# WRITTEN REQUEST:
Rewrite the entries below, substituting "vernacular name" for every "common name" and leaving everything else unchanged.

# RECORD EXCERPTS:
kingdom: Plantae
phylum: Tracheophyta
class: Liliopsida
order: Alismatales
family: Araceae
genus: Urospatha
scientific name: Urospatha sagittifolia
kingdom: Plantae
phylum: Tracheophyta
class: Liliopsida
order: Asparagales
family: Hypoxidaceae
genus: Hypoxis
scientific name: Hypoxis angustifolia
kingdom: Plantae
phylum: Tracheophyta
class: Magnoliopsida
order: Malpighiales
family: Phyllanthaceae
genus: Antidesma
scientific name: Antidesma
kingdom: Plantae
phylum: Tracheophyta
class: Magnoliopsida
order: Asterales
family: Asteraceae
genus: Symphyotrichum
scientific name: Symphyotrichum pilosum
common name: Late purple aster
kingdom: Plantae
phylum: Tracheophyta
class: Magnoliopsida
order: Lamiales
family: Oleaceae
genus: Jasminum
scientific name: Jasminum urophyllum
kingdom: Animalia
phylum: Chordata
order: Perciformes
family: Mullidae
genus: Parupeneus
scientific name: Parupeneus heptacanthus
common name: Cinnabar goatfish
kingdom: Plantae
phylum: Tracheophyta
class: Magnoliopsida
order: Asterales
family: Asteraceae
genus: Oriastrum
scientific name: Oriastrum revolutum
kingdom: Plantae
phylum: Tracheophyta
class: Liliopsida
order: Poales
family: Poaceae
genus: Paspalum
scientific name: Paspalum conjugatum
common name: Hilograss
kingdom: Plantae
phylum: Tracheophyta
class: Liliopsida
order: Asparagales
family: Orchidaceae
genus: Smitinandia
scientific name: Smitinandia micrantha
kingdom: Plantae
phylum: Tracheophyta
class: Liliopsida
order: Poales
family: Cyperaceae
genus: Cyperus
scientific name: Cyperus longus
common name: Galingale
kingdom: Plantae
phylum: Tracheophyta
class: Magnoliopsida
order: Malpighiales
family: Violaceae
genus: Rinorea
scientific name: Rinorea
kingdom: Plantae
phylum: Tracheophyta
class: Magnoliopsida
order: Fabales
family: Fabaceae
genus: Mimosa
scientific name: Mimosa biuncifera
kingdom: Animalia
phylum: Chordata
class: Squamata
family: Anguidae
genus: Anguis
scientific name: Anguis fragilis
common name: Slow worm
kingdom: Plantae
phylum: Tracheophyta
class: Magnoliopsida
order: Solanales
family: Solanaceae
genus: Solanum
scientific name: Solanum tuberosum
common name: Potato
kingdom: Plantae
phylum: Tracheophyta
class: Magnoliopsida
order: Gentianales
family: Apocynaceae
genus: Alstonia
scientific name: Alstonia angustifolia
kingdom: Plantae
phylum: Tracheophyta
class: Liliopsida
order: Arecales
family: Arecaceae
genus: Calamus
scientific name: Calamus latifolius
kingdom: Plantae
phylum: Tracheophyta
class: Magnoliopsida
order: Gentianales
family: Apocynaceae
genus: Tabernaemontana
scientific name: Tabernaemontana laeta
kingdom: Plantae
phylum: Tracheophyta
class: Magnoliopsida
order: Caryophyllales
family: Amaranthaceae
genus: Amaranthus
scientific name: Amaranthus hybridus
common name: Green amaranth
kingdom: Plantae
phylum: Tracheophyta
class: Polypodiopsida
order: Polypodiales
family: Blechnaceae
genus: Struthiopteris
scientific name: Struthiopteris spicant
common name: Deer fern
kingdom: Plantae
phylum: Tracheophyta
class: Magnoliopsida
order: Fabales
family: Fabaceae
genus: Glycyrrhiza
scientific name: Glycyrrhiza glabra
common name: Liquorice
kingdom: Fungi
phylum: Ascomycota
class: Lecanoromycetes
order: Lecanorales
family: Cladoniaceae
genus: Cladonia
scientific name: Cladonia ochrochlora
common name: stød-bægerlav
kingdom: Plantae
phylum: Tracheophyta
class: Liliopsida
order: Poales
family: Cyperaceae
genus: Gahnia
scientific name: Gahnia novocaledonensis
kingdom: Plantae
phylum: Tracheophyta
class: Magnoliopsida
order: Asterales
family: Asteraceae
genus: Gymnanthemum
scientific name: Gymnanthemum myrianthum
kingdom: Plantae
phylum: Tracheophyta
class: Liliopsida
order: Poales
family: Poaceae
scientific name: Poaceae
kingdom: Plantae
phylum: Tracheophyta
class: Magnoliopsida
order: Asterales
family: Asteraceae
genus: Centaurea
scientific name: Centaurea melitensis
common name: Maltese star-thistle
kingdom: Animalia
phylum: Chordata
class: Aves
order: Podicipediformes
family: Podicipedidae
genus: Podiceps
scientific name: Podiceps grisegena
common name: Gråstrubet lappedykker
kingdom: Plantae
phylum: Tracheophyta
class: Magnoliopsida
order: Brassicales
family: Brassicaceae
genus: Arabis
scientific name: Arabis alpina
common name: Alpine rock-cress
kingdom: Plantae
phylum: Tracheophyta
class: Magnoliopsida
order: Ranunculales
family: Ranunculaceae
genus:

# RESPONSE:
kingdom: Plantae
phylum: Tracheophyta
class: Liliopsida
order: Alismatales
family: Araceae
genus: Urospatha
scientific name: Urospatha sagittifolia
kingdom: Plantae
phylum: Tracheophyta
class: Liliopsida
order: Asparagales
family: Hypoxidaceae
genus: Hypoxis
scientific name: Hypoxis angustifolia
kingdom: Plantae
phylum: Tracheophyta
class: Magnoliopsida
order: Malpighiales
family: Phyllanthaceae
genus: Antidesma
scientific name: Antidesma
kingdom: Plantae
phylum: Tracheophyta
class: Magnoliopsida
order: Asterales
family: Asteraceae
genus: Symphyotrichum
scientific name: Symphyotrichum pilosum
vernacular name: Late purple aster
kingdom: Plantae
phylum: Tracheophyta
class: Magnoliopsida
order: Lamiales
family: Oleaceae
genus: Jasminum
scientific name: Jasminum urophyllum
kingdom: Animalia
phylum: Chordata
order: Perciformes
family: Mullidae
genus: Parupeneus
scientific name: Parupeneus heptacanthus
vernacular name: Cinnabar goatfish
kingdom: Plantae
phylum: Tracheophyta
class: Magnoliopsida
order: Asterales
family: Asteraceae
genus: Oriastrum
scientific name: Oriastrum revolutum
kingdom: Plantae
phylum: Tracheophyta
class: Liliopsida
order: Poales
family: Poaceae
genus: Paspalum
scientific name: Paspalum conjugatum
vernacular name: Hilograss
kingdom: Plantae
phylum: Tracheophyta
class: Liliopsida
order: Asparagales
family: Orchidaceae
genus: Smitinandia
scientific name: Smitinandia micrantha
kingdom: Plantae
phylum: Tracheophyta
class: Liliopsida
order: Poales
family: Cyperaceae
genus: Cyperus
scientific name: Cyperus longus
vernacular name: Galingale
kingdom: Plantae
phylum: Tracheophyta
class: Magnoliopsida
order: Malpighiales
family: Violaceae
genus: Rinorea
scientific name: Rinorea
kingdom: Plantae
phylum: Tracheophyta
class: Magnoliopsida
order: Fabales
family: Fabaceae
genus: Mimosa
scientific name: Mimosa biuncifera
kingdom: Animalia
phylum: Chordata
class: Squamata
family: Anguidae
genus: Anguis
scientific name: Anguis fragilis
vernacular name: Slow worm
kingdom: Plantae
phylum: Tracheophyta
class: Magnoliopsida
order: Solanales
family: Solanaceae
genus: Solanum
scientific name: Solanum tuberosum
vernacular name: Potato
kingdom: Plantae
phylum: Tracheophyta
class: Magnoliopsida
order: Gentianales
family: Apocynaceae
genus: Alstonia
scientific name: Alstonia angustifolia
kingdom: Plantae
phylum: Tracheophyta
class: Liliopsida
order: Arecales
family: Arecaceae
genus: Calamus
scientific name: Calamus latifolius
kingdom: Plantae
phylum: Tracheophyta
class: Magnoliopsida
order: Gentianales
family: Apocynaceae
genus: Tabernaemontana
scientific name: Tabernaemontana laeta
kingdom: Plantae
phylum: Tracheophyta
class: Magnoliopsida
order: Caryophyllales
family: Amaranthaceae
genus: Amaranthus
scientific name: Amaranthus hybridus
vernacular name: Green amaranth
kingdom: Plantae
phylum: Tracheophyta
class: Polypodiopsida
order: Polypodiales
family: Blechnaceae
genus: Struthiopteris
scientific name: Struthiopteris spicant
vernacular name: Deer fern
kingdom: Plantae
phylum: Tracheophyta
class: Magnoliopsida
order: Fabales
family: Fabaceae
genus: Glycyrrhiza
scientific name: Glycyrrhiza glabra
vernacular name: Liquorice
kingdom: Fungi
phylum: Ascomycota
class: Lecanoromycetes
order: Lecanorales
family: Cladoniaceae
genus: Cladonia
scientific name: Cladonia ochrochlora
vernacular name: stød-bægerlav
kingdom: Plantae
phylum: Tracheophyta
class: Liliopsida
order: Poales
family: Cyperaceae
genus: Gahnia
scientific name: Gahnia novocaledonensis
kingdom: Plantae
phylum: Tracheophyta
class: Magnoliopsida
order: Asterales
family: Asteraceae
genus: Gymnanthemum
scientific name: Gymnanthemum myrianthum
kingdom: Plantae
phylum: Tracheophyta
class: Liliopsida
order: Poales
family: Poaceae
scientific name: Poaceae
kingdom: Plantae
phylum: Tracheophyta
class: Magnoliopsida
order: Asterales
family: Asteraceae
genus: Centaurea
scientific name: Centaurea melitensis
vernacular name: Maltese star-thistle
kingdom: Animalia
phylum: Chordata
class: Aves
order: Podicipediformes
family: Podicipedidae
genus: Podiceps
scientific name: Podiceps grisegena
vernacular name: Gråstrubet lappedykker
kingdom: Plantae
phylum: Tracheophyta
class: Magnoliopsida
order: Brassicales
family: Brassicaceae
genus: Arabis
scientific name: Arabis alpina
vernacular name: Alpine rock-cress
kingdom: Plantae
phylum: Tracheophyta
class: Magnoliopsida
order: Ranunculales
family: Ranunculaceae
genus:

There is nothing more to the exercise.